Des élus américains dénoncent la taxe de 1% sur les logements sous-utilisés au Canada

WASHINGTON — Un groupe bipartisan de législateurs à Washington exhorte le département d’État à demander que les Américains soient exemptés d’une taxe canadienne visant les propriétaires étrangers.

Le groupe a écrit au secrétaire d’État, Antony Blinken, pour se plaindre qu’Ottawa punissait injustement les citoyens américains qui possèdent des résidences secondaires au nord de la frontière.

La taxe de 1 % «sur les logements sous-utilisés», entrée en vigueur au début de l’année, vise à décourager les spéculateurs immobiliers étrangers de faire grimper les prix des logements au Canada.

Mais 11 membres du Congrès de six États différents, démocrates et républicains confondus, soutiennent qu’il est injuste d’exiger que les propriétaires américains de chalets paient cette taxe.

Ils souhaitent que M. Blinken enregistre officiellement l’opposition américaine à la mesure et s’efforce d’obtenir une exemption pour les Américains qui possèdent des résidences secondaires saisonnières.

Cette mesure vise surtout les propriétés situées dans des secteurs plus densément peuplés, mais des propriétés situées dans des endroits éloignés, comme les chalets, n’y échappent pas.

La taxe «a un impact injuste sur les Américains qui possèdent des biens au Canada et met en péril le lien fort entre nos pays», lit-on dans la lettre transmise à M. Blinken et publiée vendredi. «Nous vous demandons de travailler avec vos homologues du gouvernement du Canada pour trouver une solution afin d’exempter les Américains de cette taxe.»

Les signataires comprennent des élus républicains et démocrates des États du Connecticut, de New York, du New Jersey, de Pennsylvanie, de l’Ohio, de Virginie, de Floride et de Caroline du Sud.

La campagne est menée par le représentant démocrate de l’État de New York Brian Higgins, qui s’était aussi battu pour l’assouplissement des restrictions aux frontières terrestres partagées.
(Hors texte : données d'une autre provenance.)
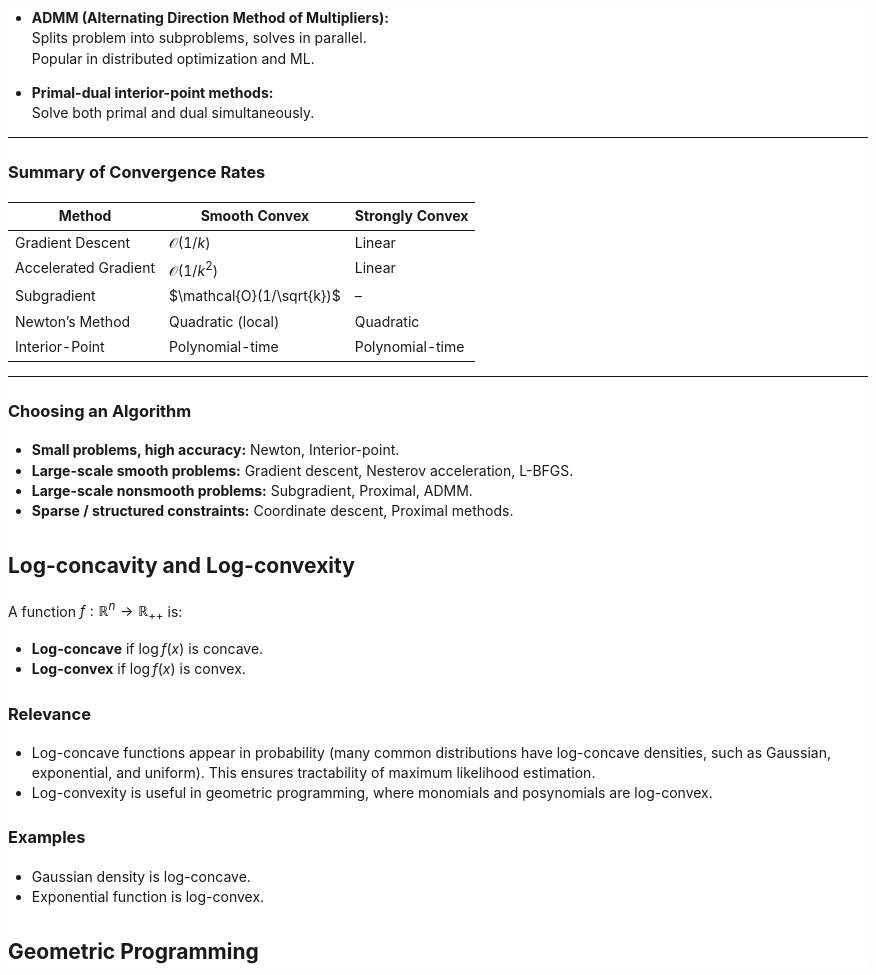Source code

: - **ADMM (Alternating Direction Method of Multipliers):**  
  Splits problem into subproblems, solves in parallel.  
  Popular in distributed optimization and ML.  

- **Primal-dual interior-point methods:**  
  Solve both primal and dual simultaneously.  

---

### Summary of Convergence Rates

| Method                  | Smooth Convex | Strongly Convex |
|-------------------------|---------------|-----------------|
| Gradient Descent        | $\mathcal{O}(1/k)$ | Linear |
| Accelerated Gradient    | $\mathcal{O}(1/k^2)$ | Linear |
| Subgradient             | $\mathcal{O}(1/\sqrt{k})$ | – |
| Newton’s Method         | Quadratic (local) | Quadratic |
| Interior-Point          | Polynomial-time | Polynomial-time |

---

### Choosing an Algorithm

- **Small problems, high accuracy:** Newton, Interior-point.  
- **Large-scale smooth problems:** Gradient descent, Nesterov acceleration, L-BFGS.  
- **Large-scale nonsmooth problems:** Subgradient, Proximal, ADMM.  
- **Sparse / structured constraints:** Coordinate descent, Proximal methods.  

## Log-concavity and Log-convexity

A function $f: \mathbb{R}^n \to \mathbb{R}_{++}$ is:

- **Log-concave** if $\log f(x)$ is concave.
- **Log-convex** if $\log f(x)$ is convex.

### Relevance

- Log-concave functions appear in probability (many common distributions have log-concave densities, such as Gaussian, exponential, and uniform). This ensures tractability of maximum likelihood estimation.
- Log-convexity is useful in geometric programming, where monomials and posynomials are log-convex.

### Examples

- Gaussian density is log-concave.
- Exponential function is log-convex.


## Geometric Programming
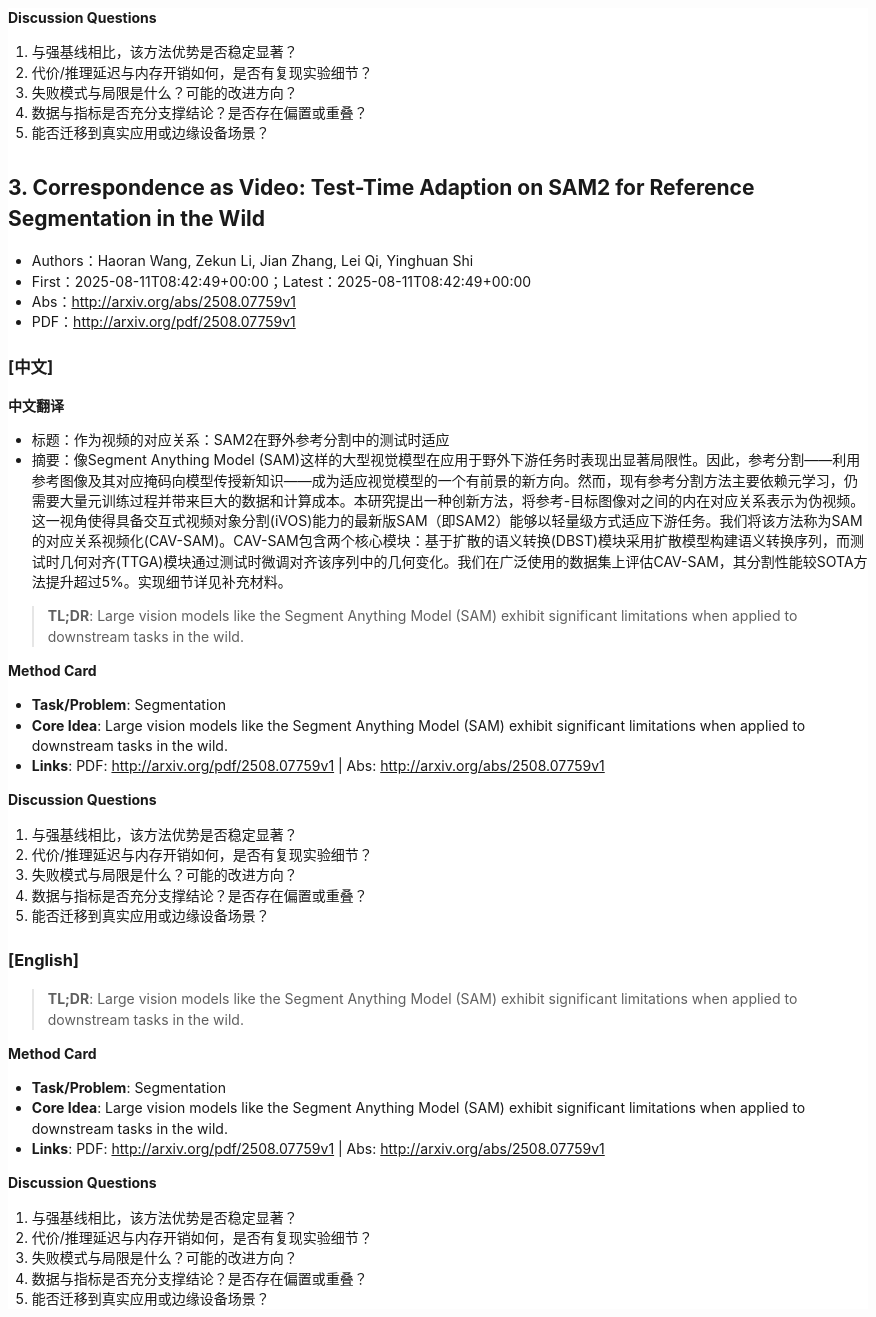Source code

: **Discussion Questions**
1. 与强基线相比，该方法优势是否稳定显著？
2. 代价/推理延迟与内存开销如何，是否有复现实验细节？
3. 失败模式与局限是什么？可能的改进方向？
4. 数据与指标是否充分支撑结论？是否存在偏置或重叠？
5. 能否迁移到真实应用或边缘设备场景？


## 3. Correspondence as Video: Test-Time Adaption on SAM2 for Reference   Segmentation in the Wild
- Authors：Haoran Wang, Zekun Li, Jian Zhang, Lei Qi, Yinghuan Shi
- First：2025-08-11T08:42:49+00:00；Latest：2025-08-11T08:42:49+00:00
- Abs：http://arxiv.org/abs/2508.07759v1
- PDF：http://arxiv.org/pdf/2508.07759v1
### [中文]
**中文翻译**
- 标题：作为视频的对应关系：SAM2在野外参考分割中的测试时适应
- 摘要：像Segment Anything Model (SAM)这样的大型视觉模型在应用于野外下游任务时表现出显著局限性。因此，参考分割——利用参考图像及其对应掩码向模型传授新知识——成为适应视觉模型的一个有前景的新方向。然而，现有参考分割方法主要依赖元学习，仍需要大量元训练过程并带来巨大的数据和计算成本。本研究提出一种创新方法，将参考-目标图像对之间的内在对应关系表示为伪视频。这一视角使得具备交互式视频对象分割(iVOS)能力的最新版SAM（即SAM2）能够以轻量级方式适应下游任务。我们将该方法称为SAM的对应关系视频化(CAV-SAM)。CAV-SAM包含两个核心模块：基于扩散的语义转换(DBST)模块采用扩散模型构建语义转换序列，而测试时几何对齐(TTGA)模块通过测试时微调对齐该序列中的几何变化。我们在广泛使用的数据集上评估CAV-SAM，其分割性能较SOTA方法提升超过5%。实现细节详见补充材料。

> **TL;DR**: Large vision models like the Segment Anything Model (SAM) exhibit significant limitations when applied to downstream tasks in the wild.

**Method Card**
- **Task/Problem**: Segmentation
- **Core Idea**: Large vision models like the Segment Anything Model (SAM) exhibit significant limitations when applied to downstream tasks in the wild.
- **Links**: PDF: http://arxiv.org/pdf/2508.07759v1 | Abs: http://arxiv.org/abs/2508.07759v1

**Discussion Questions**
1. 与强基线相比，该方法优势是否稳定显著？
2. 代价/推理延迟与内存开销如何，是否有复现实验细节？
3. 失败模式与局限是什么？可能的改进方向？
4. 数据与指标是否充分支撑结论？是否存在偏置或重叠？
5. 能否迁移到真实应用或边缘设备场景？

### [English]
> **TL;DR**: Large vision models like the Segment Anything Model (SAM) exhibit significant limitations when applied to downstream tasks in the wild.

**Method Card**
- **Task/Problem**: Segmentation
- **Core Idea**: Large vision models like the Segment Anything Model (SAM) exhibit significant limitations when applied to downstream tasks in the wild.
- **Links**: PDF: http://arxiv.org/pdf/2508.07759v1 | Abs: http://arxiv.org/abs/2508.07759v1

**Discussion Questions**
1. 与强基线相比，该方法优势是否稳定显著？
2. 代价/推理延迟与内存开销如何，是否有复现实验细节？
3. 失败模式与局限是什么？可能的改进方向？
4. 数据与指标是否充分支撑结论？是否存在偏置或重叠？
5. 能否迁移到真实应用或边缘设备场景？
M. Higgins soutient que bon nombre de ses électeurs possèdent une propriété au Canada depuis des années.

Il estime que cette taxe «est une attaque insultante et injustifiée contre ces Américains qui utilisent ces propriétés non pas comme un investissement potentiel mais comme une résidence secondaire».

La représentante républicaine Claudia Tenney a qualifié la taxe de mesure fiscale «mal conçue» et «injuste», qui créera un fossé entre le Canada et les États-Unis.

Ottawa a accordé une prolongation – au 31 octobre, au lieu de la date d’échéance habituelle du 30 avril – pour donner aux gens plus de temps afin de déterminer si leurs propriétés sont visées par la nouvelle taxe. Les pénalités pour retard de paiement varient entre 5000 $ et 10 000 $.